Pascal Dayez-Burgeon nous propose un livre très agréable, où les chapitres se concentrent sur les moments importants en expliquant les tenants et les aboutissants. Il utilise beaucoup l'analogie historique avec des situations plus connues ; une façon de mieux nous rapprocher de la ville et aussi de rappeler que l'Histoire est souvent composée de variations sur quelques thèmes. L'auteur rapproche ainsi les Verts et les Bleus byzantins qui supportaient leur couleur à l'hippodrome aux supporters du Real Madrid ou de Manchester, avec un hooliganisme similaire. La construction de la basilique Sainte Sophie en tant qu'acte de contrition après les massacres des révoltés de 532 est comparée à celle du Sacré Coeur après la Commune. Et la cour d'Héraclius se reflète dans celle de Louis XIV, absolutiste, courtisane, à l'étiquette précise.
Certains chapitres permettent d'appréhender la grandeur de l'empire dans ses grands moments, naissante sous Constantin ou reconquérante sous Justinien et Héraclius. Ou la vie économique le long de la Mésè, dont parait-il les arcades de la rue de Rivoli se sont inspirées, explose de vie. Et cependant l'impression qui me reste du livre reste la mort annoncée, lente, inéluctable de cet empire, presque dès sa naissance. Ce sont peut-être les limites de l'exercice pour un auteur occidental : on ne peut échapper à cette vision. L'éloignement de Constantinople et de l'Occident lors de la guerre iconoclaste, le grignotage par la République de Venise et celle de Gênes, les exactions des Croisés en 1204 qui vont s'installer en tant qu'empereurs latins, la menace des Bulgares et bien sûr les huit cents ans d'affrontements avec l'islam. L'empire qui se réduit lentement comme peau de chagrin.
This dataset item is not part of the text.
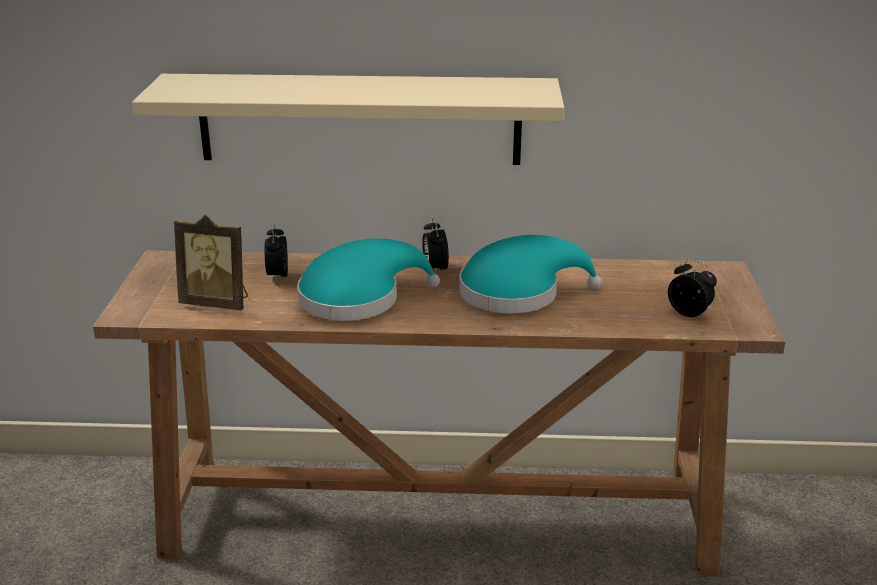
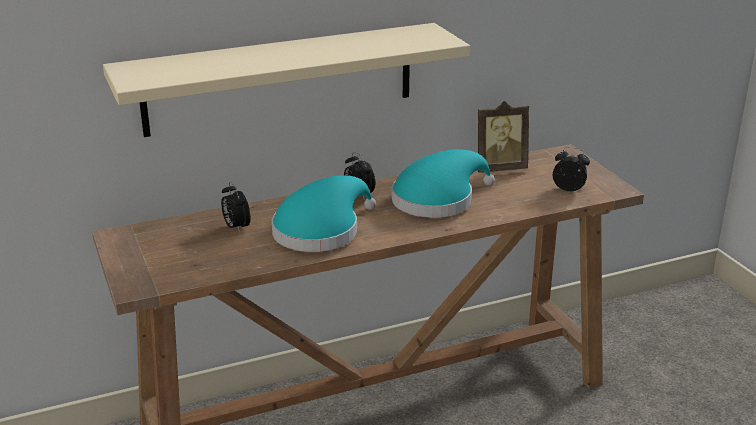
camera: 25 degrees left, 0 degrees up
picture frame [174,215,248,310] -> picture frame moved to [478,101,529,173]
Un siècle avant la chute la ville affiche déjà ses ruines (
Gilles Chaillet l'avait bien montré dans un épisode de Vasco) et déçoit ses visiteurs comme
Bertrandon de la Broquière. Les derniers empereurs recherchent le soutien de l'Occident, allant même jusqu'à vouloir mettre un terme au schisme entre catholiques et orthodoxes, mais il est trop tard. Et puis l'empire s'est trop orientalisé ; malgré l'inimitié, ottomans et byzantins se sont rapprochés comme des frères ennemis : l'auteur parle de guerre transformée en querelle de famille.
Le livre contient en milieu d'ouvrage de chouettes photos et reproductions de peinture bienvenues pour nous faire toucher de l'oeil cette civilisation. Evidemment, j'ai aussi beaucoup surfé sur Internet pour localiser telle ville ou voir telle basilique. Difficile de s'en empêcher de nos jours.